Die Verfassungsrichter stellten allerdings zunächst klar, dass gemäß Art 6 GG Ehe und Familie unter besonderem staatlichem Schutz stehen. Dass GG treffe damit eine verbindliche Wertentscheidung, die allein der familiären Bindung zwischen Mann und Frau und deren weiteren Familienmitgliedern vorbehalten sei. Diese Bevorzugung der Ehe finde ihre Rechtfertigung darin, dass die Ehepartner durch besondere Einstandspflichten materieller und immaterieller Art auf besondere Weise dauerhaft miteinander verbunden seien. 

Gleichheitssatz ist Prüfungsmaßstab

Aus diesem besonderen Schutzzweck folge das Recht und mitunter sogar die Pflicht des Staates, die Familie in besonderer Weise zu unterstützen. Gehe dies mit einer Benachteiligung anderer Lebensgemeinschaften einher, so sei im Rahmen des Gleichbehandlungsgrundsatzes nach Art. 3 GG die sachliche Begründung der Benachteiligung allerdings nach einem strengen Maßstab zu prüfen. Allein mit dem Schutzgebot der Ehe könne ohne weiteren Rechtfertigungsgrund die Schlechterstellung einer anderen Lebensgemeinschaft allein nicht begründet werden, sachliche Gründe müssten hinzutreten.

Privilegierung der Ehe nicht zwingend

Bei der Bewertung des konkreten Falls sei zu berücksichtigen, dass seit der gesetzlichen Einführung der Lebenspartnerschaft im Jahre 2001 die Unterschiede zur traditionellen

Familie eher gering sind. Insbesondere seien die gegenseitigen Einstandspflichten – auch unter Berücksichtigung der Gesetzesänderung zum 01.01.2005 - weitgehend denen der Ehe angeglichen. Nur beachtliche Gründe könnten daher im konkreten Fall eine Ungleichbehandlung der beiden Lebensformen rechtfertigen.
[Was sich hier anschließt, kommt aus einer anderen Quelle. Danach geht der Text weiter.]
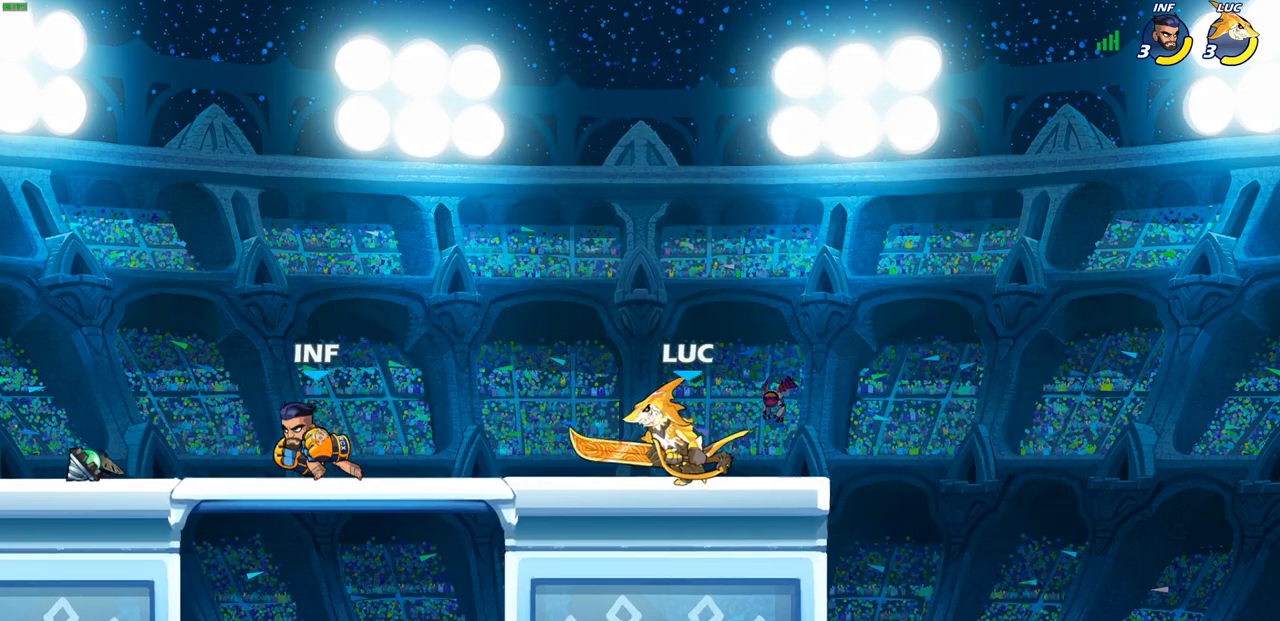
{"buttons": [], "left_stick": "center", "right_stick": "center", "events": [[50, "R2", "down"], [133, "SQUARE", "down"], [233, "R2", "up"], [267, "SQUARE", "up"], [433, "left_stick", "center"]]}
Keine sachlichen Gründe für Ungleichbehandlung

Dem in § 40 Abs. 1 Nr.1 BBesG geregelten beamtenrechtlichen Familienzuschlag komme eine soziale, „familienbezogene Ausgleichsfunktion“ zu, die den verheirateten Richtern und Beamten  ihre möglicherweise mit der Familie einhergehende höhere finanzielle Belastung erleichtern solle. Dieser Mehrbedarf könne aber bei einem in einer eingetragenen Lebenspartnerschaft lebenden Beamten in gleicher Weise auftreten. Nach Auffassung der Verfassungsrichter ist kein sachlicher Grund ersichtlich, weshalb die Lebenspartnerschaft insoweit schlechter zu stellen sei als die Ehe. Dies hat inzwischen auch der Gesetzgeber erkannt. Die besoldungsrechtliche Ungleichbehandlung von Ehe und Lebenspartnerschaft wurde rückwirkend zum 01.01.2009 beseitigt.
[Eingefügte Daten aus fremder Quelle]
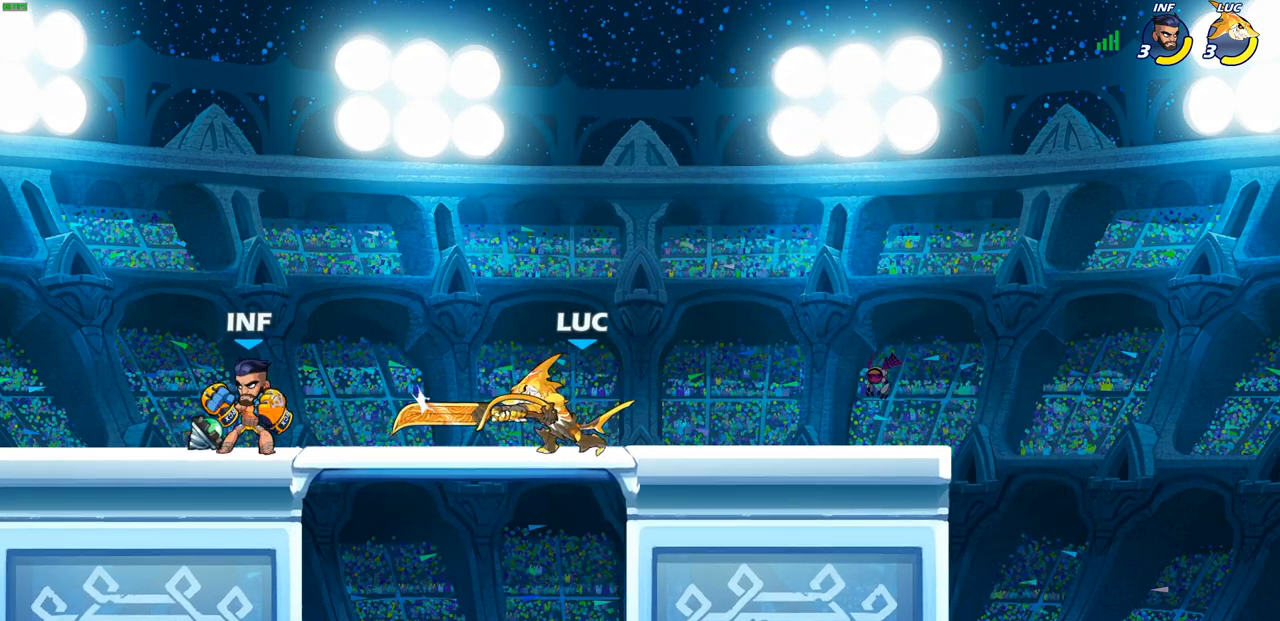
{"buttons": ["SQUARE"], "left_stick": "left", "right_stick": "center", "events": [[183, "left_stick", "down"], [233, "SQUARE", "down"], [333, "SQUARE", "up"], [400, "left_stick", "left"], [483, "SQUARE", "down"]]}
Gesetzgeber zu rückwirkender Beseitigung der Ungleichheit verpflichtet

Den Richtern des BVerfG genügte die bisherige gesetzgeberische Initiative zur Beseitigung der Ungleichbehandlung allerdings nicht. Eine Ungleichbehandlung lässt sich nach Auffassung der Richter nämlich spätestens seit Inkrafttreten des Lebenspartnerschaftsgesetzes im Jahre 2001 nicht mehr rechtfertigen. Das BVerfG verpflichtete den Gesetzgeber daher zu der nicht gerade kostenneutralen Maßnahme, die besoldungsrechtliche Ungleichbehandlung rückwirkend zum 01.08.2001 zu beseitigen.

(BVerfG, Beschluss v 19.06.2012, 2 BvR 1397/09).